- **WHAT IS NEEDED**
Line by line, restate the material word for word, omitting any image.

- **SUPPLIED DATA**
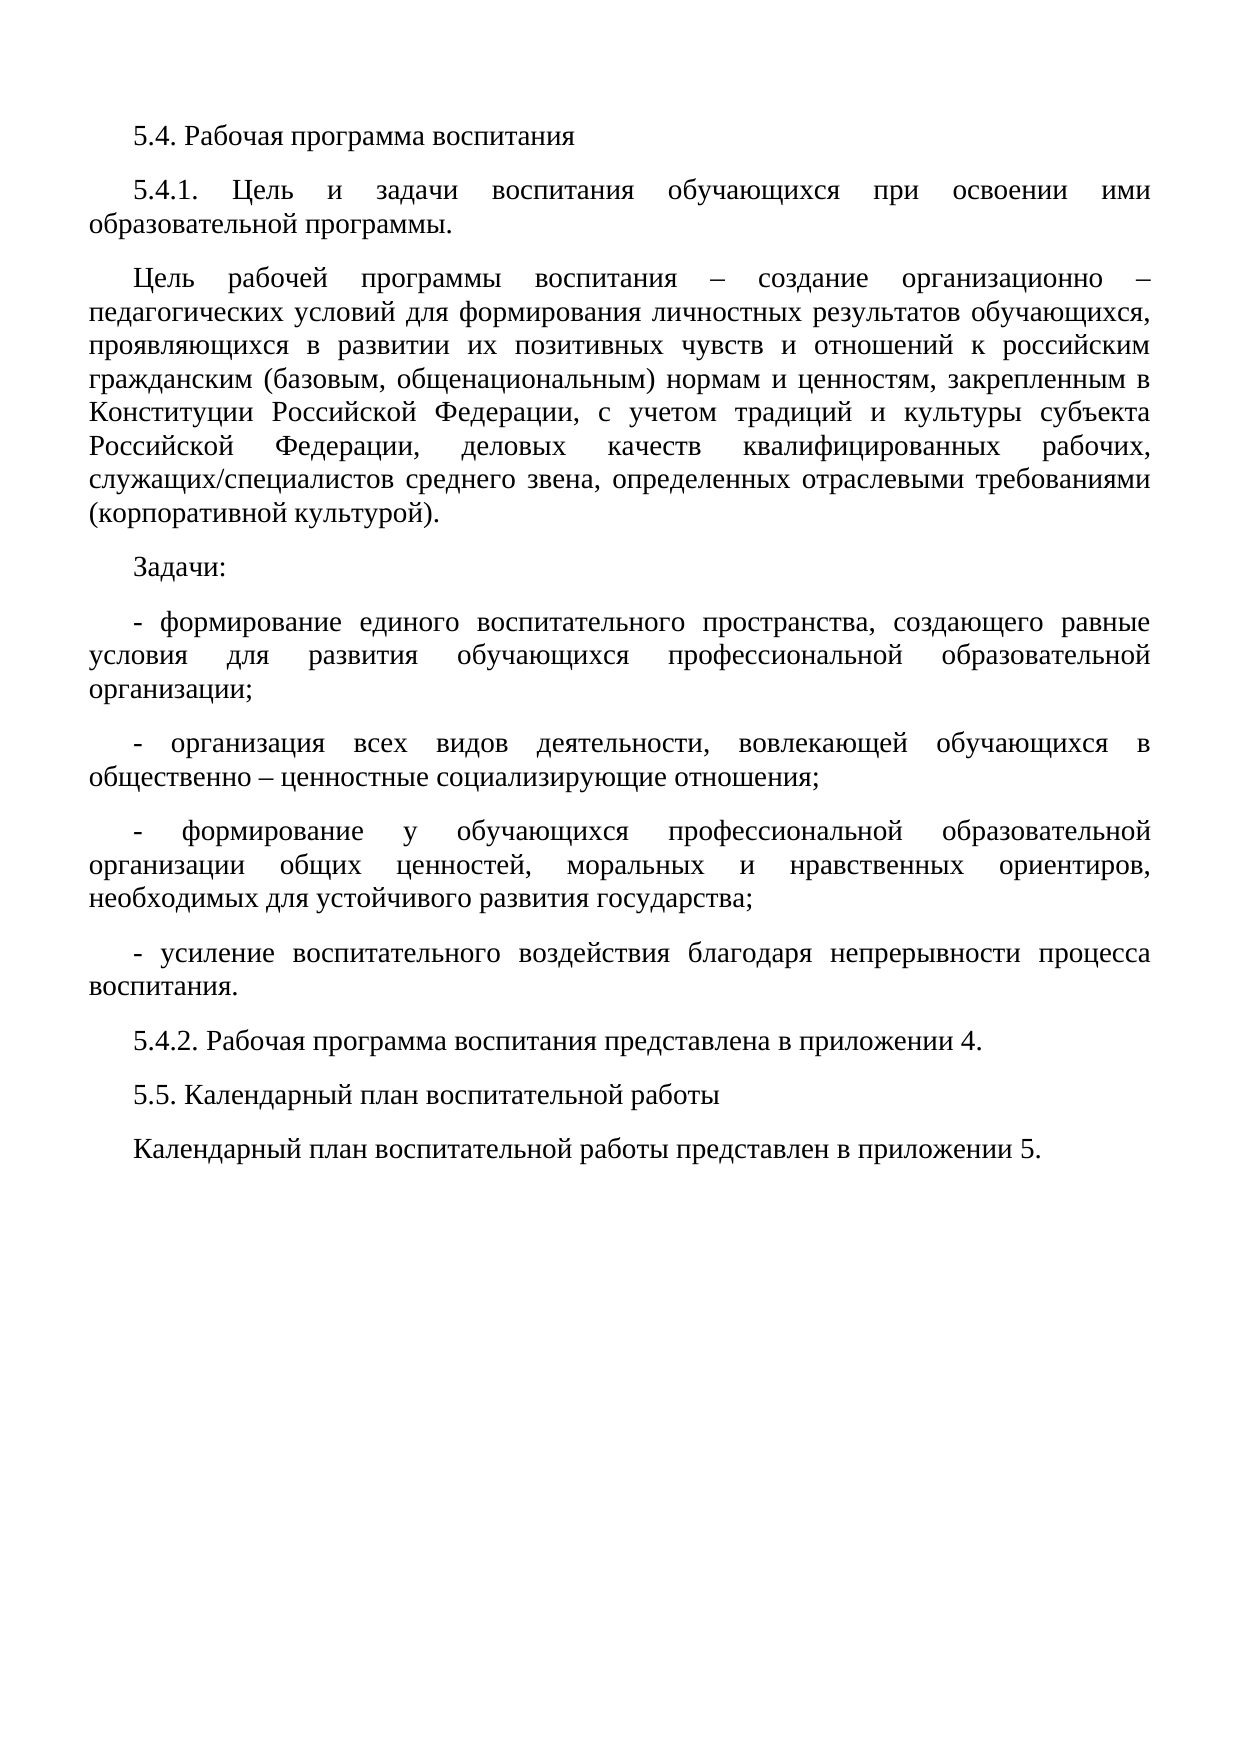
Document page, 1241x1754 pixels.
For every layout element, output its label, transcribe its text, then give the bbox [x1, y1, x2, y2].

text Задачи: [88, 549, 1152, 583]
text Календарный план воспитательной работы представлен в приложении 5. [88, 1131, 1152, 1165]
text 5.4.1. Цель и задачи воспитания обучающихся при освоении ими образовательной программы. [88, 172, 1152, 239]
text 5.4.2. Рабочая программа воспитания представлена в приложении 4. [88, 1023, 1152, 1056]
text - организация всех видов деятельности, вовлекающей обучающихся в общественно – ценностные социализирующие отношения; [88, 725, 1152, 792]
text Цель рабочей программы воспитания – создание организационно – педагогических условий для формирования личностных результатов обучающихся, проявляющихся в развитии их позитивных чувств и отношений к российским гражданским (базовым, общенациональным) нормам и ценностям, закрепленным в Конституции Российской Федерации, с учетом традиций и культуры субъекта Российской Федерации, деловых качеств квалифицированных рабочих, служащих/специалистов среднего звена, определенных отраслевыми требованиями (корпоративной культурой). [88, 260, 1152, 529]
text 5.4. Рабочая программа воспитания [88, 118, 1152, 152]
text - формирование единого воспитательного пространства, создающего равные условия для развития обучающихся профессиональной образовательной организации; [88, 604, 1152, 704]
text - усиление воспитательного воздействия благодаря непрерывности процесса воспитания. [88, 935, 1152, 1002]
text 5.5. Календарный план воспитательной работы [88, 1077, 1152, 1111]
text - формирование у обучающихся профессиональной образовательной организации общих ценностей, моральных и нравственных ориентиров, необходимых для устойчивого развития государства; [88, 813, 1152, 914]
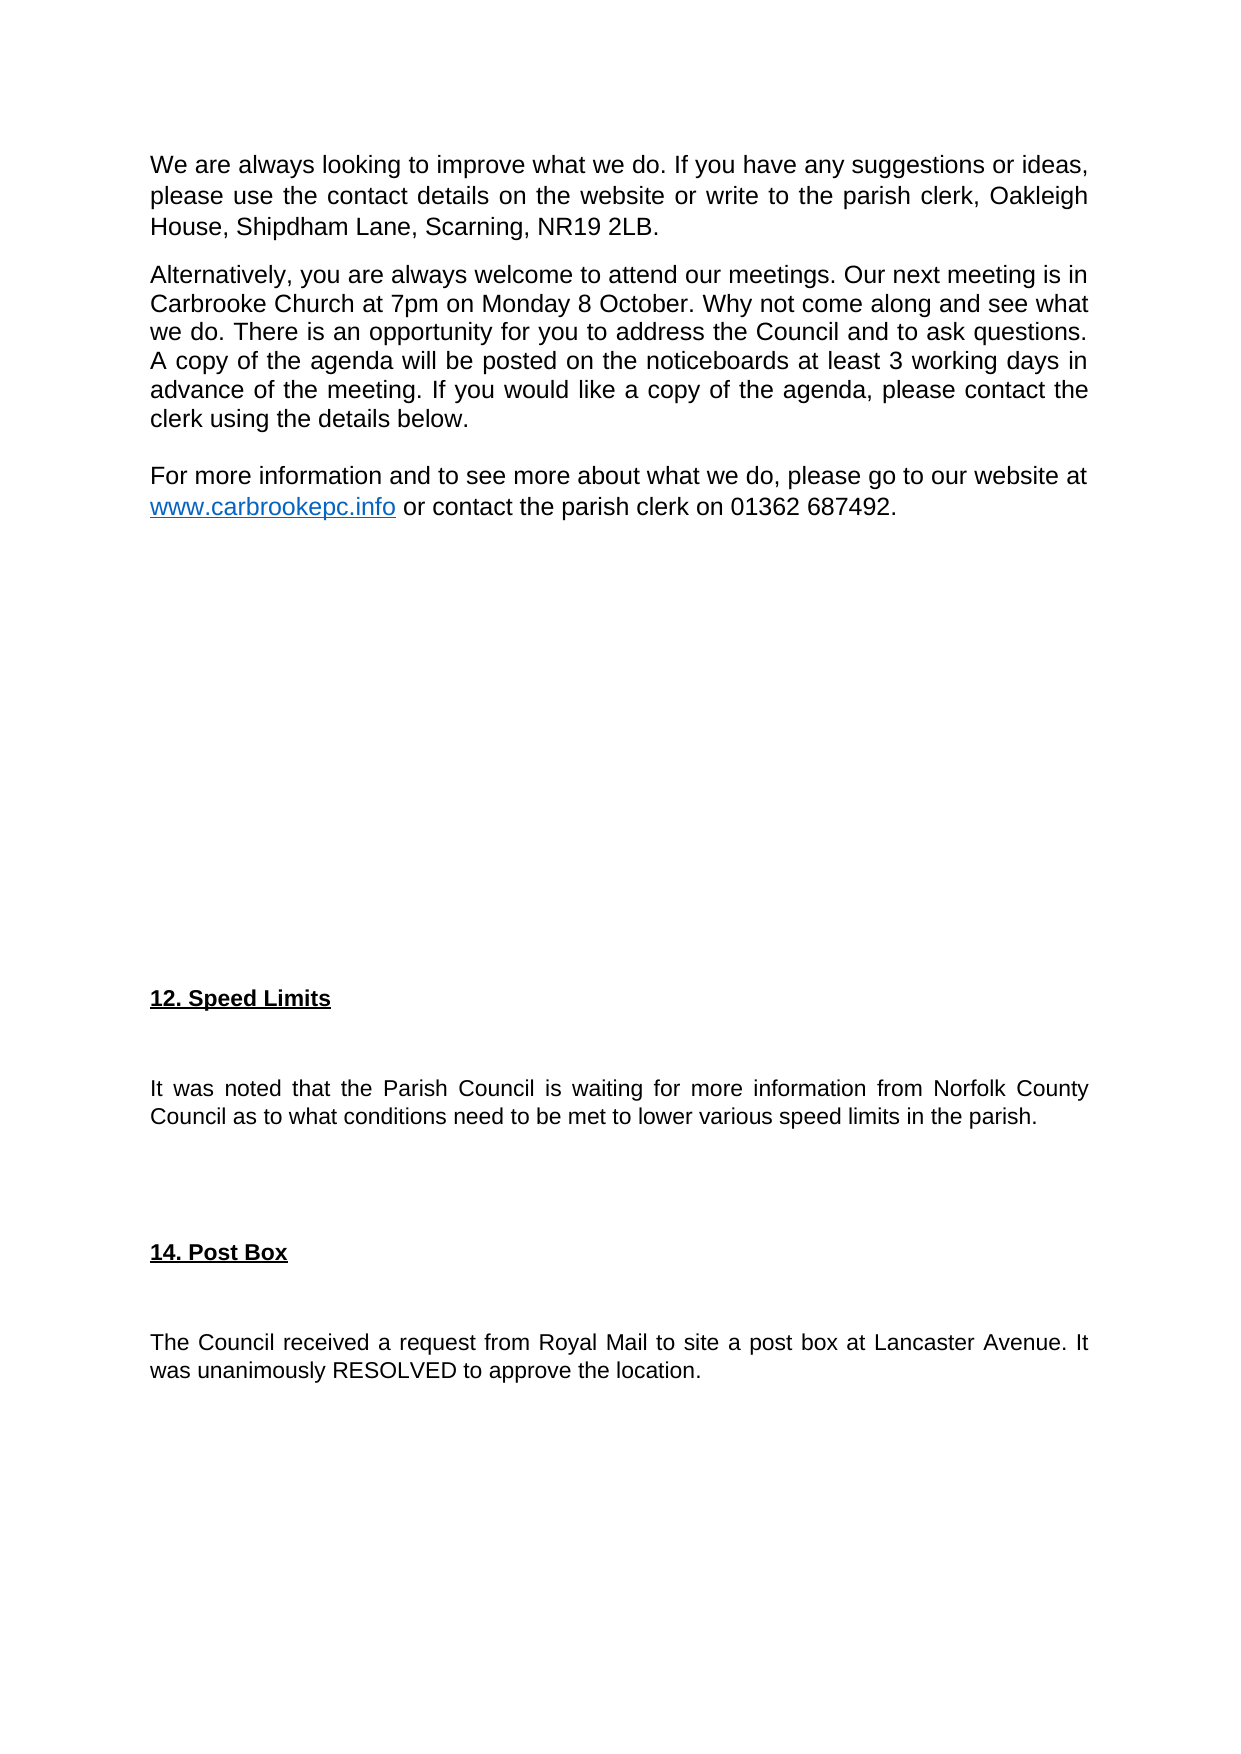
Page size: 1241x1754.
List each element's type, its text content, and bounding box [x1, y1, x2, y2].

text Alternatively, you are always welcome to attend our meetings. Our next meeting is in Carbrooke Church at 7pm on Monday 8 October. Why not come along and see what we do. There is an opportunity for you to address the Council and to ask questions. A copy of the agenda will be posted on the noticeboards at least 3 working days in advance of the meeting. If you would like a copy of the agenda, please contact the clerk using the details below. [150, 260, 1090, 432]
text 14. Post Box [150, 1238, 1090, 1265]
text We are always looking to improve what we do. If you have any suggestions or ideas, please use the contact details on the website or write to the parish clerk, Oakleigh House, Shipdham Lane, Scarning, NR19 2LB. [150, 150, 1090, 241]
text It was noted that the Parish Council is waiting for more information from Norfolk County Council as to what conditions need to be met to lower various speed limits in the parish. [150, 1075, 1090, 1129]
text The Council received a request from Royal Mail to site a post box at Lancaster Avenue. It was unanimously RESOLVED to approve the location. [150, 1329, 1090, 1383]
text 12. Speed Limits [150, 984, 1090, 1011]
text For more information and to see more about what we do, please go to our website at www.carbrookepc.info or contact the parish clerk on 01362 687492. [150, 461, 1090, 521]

- **WRITTEN RESPONSE**
Document page, 1241x1754 pixels.
For every layout element, output its label, transcribe its text, then give the bbox [x1, y1, x2, y2].

text Задачи: [88, 549, 1152, 583]
text Календарный план воспитательной работы представлен в приложении 5. [88, 1131, 1152, 1165]
text 5.4.1. Цель и задачи воспитания обучающихся при освоении ими образовательной программы. [88, 172, 1152, 239]
text 5.4.2. Рабочая программа воспитания представлена в приложении 4. [88, 1023, 1152, 1056]
text - организация всех видов деятельности, вовлекающей обучающихся в общественно – ценностные социализирующие отношения; [88, 725, 1152, 792]
text Цель рабочей программы воспитания – создание организационно – педагогических условий для формирования личностных результатов обучающихся, проявляющихся в развитии их позитивных чувств и отношений к российским гражданским (базовым, общенациональным) нормам и ценностям, закрепленным в Конституции Российской Федерации, с учетом традиций и культуры субъекта Российской Федерации, деловых качеств квалифицированных рабочих, служащих/специалистов среднего звена, определенных отраслевыми требованиями (корпоративной культурой). [88, 260, 1152, 529]
text 5.4. Рабочая программа воспитания [88, 118, 1152, 152]
text - формирование единого воспитательного пространства, создающего равные условия для развития обучающихся профессиональной образовательной организации; [88, 604, 1152, 704]
text - усиление воспитательного воздействия благодаря непрерывности процесса воспитания. [88, 935, 1152, 1002]
text 5.5. Календарный план воспитательной работы [88, 1077, 1152, 1111]
text - формирование у обучающихся профессиональной образовательной организации общих ценностей, моральных и нравственных ориентиров, необходимых для устойчивого развития государства; [88, 813, 1152, 914]
Page size: 1241x1754.
List each element's type, its text content, and bounding box [x1, y1, x2, y2].

text Alternatively, you are always welcome to attend our meetings. Our next meeting is in Carbrooke Church at 7pm on Monday 8 October. Why not come along and see what we do. There is an opportunity for you to address the Council and to ask questions. A copy of the agenda will be posted on the noticeboards at least 3 working days in advance of the meeting. If you would like a copy of the agenda, please contact the clerk using the details below. [150, 260, 1090, 432]
text 14. Post Box [150, 1238, 1090, 1265]
text We are always looking to improve what we do. If you have any suggestions or ideas, please use the contact details on the website or write to the parish clerk, Oakleigh House, Shipdham Lane, Scarning, NR19 2LB. [150, 150, 1090, 241]
text It was noted that the Parish Council is waiting for more information from Norfolk County Council as to what conditions need to be met to lower various speed limits in the parish. [150, 1075, 1090, 1129]
text The Council received a request from Royal Mail to site a post box at Lancaster Avenue. It was unanimously RESOLVED to approve the location. [150, 1329, 1090, 1383]
text 12. Speed Limits [150, 984, 1090, 1011]
text For more information and to see more about what we do, please go to our website at www.carbrookepc.info or contact the parish clerk on 01362 687492. [150, 461, 1090, 521]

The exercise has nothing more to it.